> _SET PROBLEM_
Collect every line below that contains the string "alphaTex" and copy each one in full.

> _RECORDS PROVIDED_

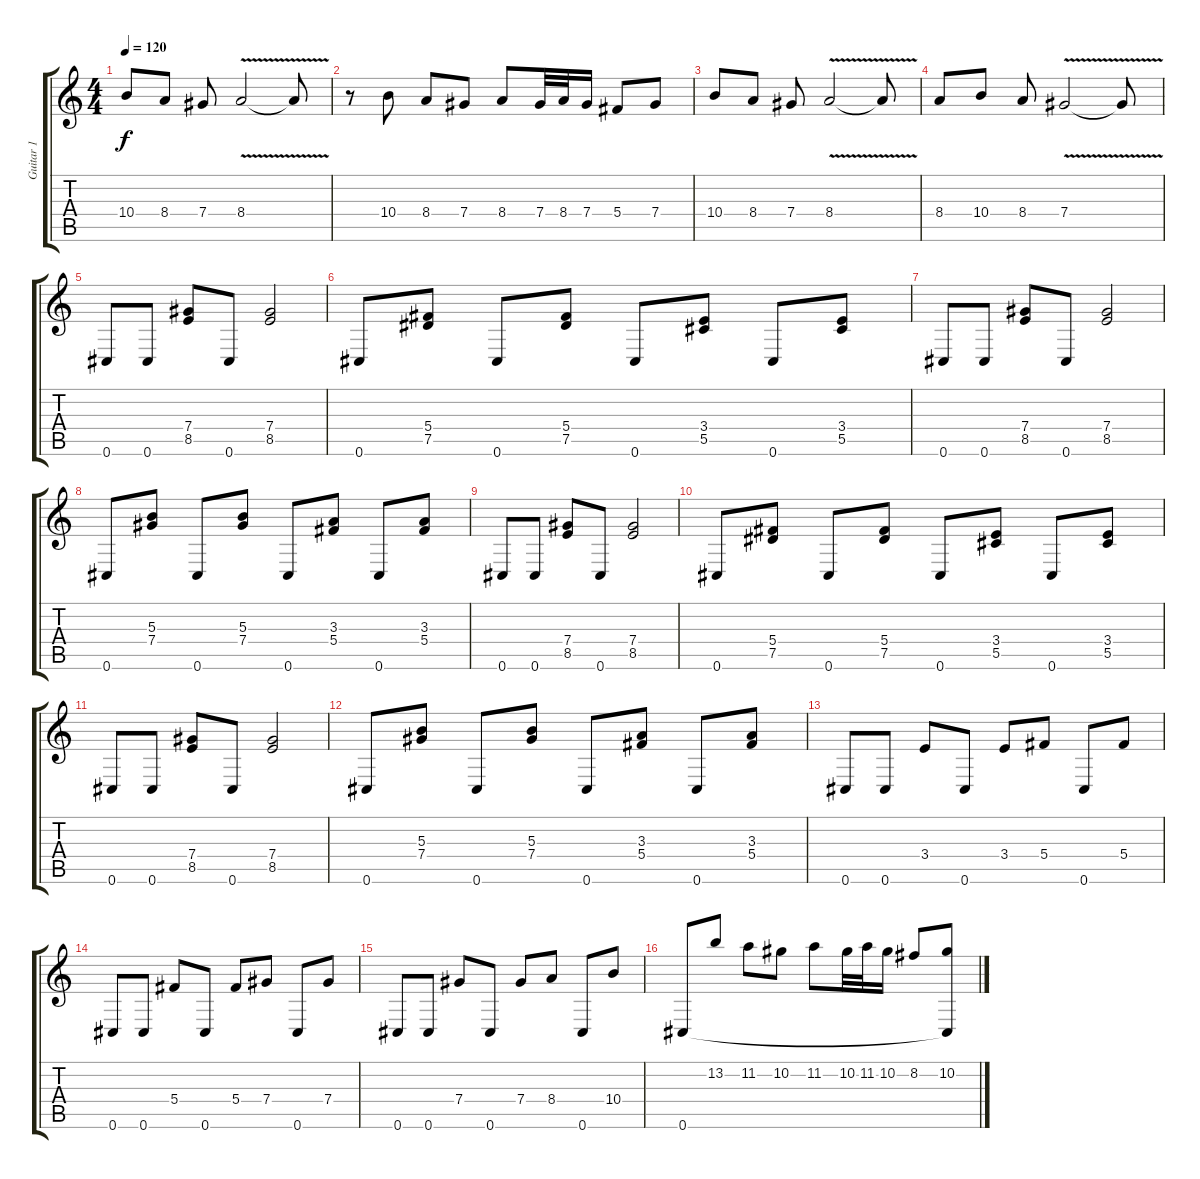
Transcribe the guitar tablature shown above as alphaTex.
---
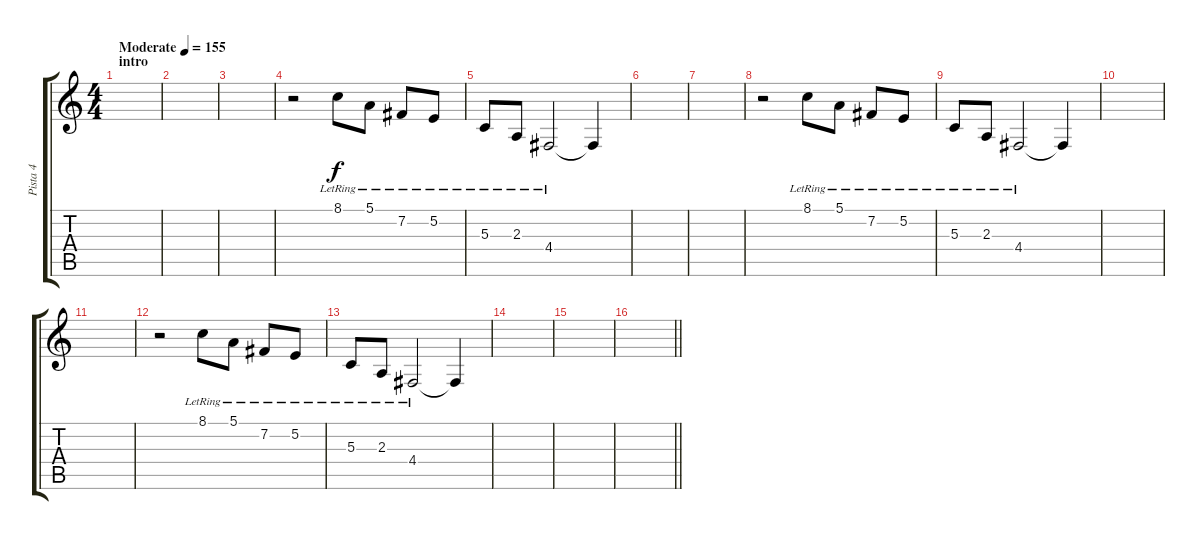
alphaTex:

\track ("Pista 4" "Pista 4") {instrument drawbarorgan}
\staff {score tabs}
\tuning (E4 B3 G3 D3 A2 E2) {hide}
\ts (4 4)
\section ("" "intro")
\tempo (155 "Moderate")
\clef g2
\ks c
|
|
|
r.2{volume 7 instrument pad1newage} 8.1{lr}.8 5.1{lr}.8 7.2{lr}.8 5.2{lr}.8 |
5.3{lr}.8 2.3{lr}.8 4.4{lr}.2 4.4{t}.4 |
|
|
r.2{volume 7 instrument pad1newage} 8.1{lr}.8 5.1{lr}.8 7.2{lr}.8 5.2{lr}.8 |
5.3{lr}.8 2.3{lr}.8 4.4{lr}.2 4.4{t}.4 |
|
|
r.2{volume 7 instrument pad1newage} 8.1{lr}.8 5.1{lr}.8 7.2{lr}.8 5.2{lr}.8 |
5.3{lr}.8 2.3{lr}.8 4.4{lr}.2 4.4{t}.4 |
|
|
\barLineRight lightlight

> _TASK ANSWER_
Transcribe the guitar tablature shown above as alphaTex.
alphaTex:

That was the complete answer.